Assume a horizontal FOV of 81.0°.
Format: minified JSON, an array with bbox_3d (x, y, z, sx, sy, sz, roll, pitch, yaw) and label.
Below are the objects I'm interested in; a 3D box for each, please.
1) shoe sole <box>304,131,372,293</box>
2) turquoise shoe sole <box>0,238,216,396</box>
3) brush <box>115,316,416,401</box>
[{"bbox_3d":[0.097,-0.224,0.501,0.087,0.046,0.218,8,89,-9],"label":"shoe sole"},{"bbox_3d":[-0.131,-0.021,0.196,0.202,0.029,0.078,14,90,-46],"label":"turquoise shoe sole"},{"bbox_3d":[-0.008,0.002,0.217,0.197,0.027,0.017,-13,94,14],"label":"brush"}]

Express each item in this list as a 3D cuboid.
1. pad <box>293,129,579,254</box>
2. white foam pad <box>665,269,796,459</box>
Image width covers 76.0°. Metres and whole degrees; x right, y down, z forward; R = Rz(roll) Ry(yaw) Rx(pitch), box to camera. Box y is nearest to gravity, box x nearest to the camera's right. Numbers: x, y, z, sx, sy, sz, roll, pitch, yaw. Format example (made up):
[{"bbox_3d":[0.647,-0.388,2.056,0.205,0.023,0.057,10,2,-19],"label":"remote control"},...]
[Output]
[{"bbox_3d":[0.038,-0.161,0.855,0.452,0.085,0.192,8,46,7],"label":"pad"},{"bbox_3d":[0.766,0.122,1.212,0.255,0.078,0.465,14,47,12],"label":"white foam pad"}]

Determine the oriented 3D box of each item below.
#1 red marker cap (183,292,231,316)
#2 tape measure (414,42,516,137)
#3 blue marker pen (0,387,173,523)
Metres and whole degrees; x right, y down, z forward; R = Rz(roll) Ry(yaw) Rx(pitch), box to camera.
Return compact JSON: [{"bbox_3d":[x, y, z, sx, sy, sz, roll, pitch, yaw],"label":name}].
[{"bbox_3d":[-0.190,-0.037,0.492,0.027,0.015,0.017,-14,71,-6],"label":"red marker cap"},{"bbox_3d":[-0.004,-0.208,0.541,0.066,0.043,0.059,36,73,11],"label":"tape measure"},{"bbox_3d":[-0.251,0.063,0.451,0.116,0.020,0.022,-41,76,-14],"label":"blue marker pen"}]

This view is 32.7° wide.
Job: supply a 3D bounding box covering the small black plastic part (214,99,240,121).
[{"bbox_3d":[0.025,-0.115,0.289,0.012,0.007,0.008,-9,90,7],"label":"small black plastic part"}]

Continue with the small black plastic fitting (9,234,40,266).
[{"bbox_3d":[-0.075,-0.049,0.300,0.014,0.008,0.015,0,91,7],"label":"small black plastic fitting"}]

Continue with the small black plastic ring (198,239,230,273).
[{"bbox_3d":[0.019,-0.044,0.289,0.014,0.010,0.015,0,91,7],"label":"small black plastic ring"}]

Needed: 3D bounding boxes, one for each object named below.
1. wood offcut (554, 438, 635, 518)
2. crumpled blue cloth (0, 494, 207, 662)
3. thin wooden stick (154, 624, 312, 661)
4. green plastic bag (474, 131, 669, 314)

----

- [TO DO] From the records above, pull out every line containing the word "camera".

- [ANSWER SECTION]
Image width covers 76.0°. Metres and whole degrees; x right, y down, z forward; R = Rz(roll) Ry(yaw) Rx(pitch), box to camera. Box y is nearest to gravity, box x nearest to the camera's right. Numbers: x, y, z, sx, sy, sz, roll, pitch, yaw. Format example (made up):
Metres and whole degrees; x right, y down, z forward; R = Rz(roll) Ry(yaw) Rx(pitch), box to camera.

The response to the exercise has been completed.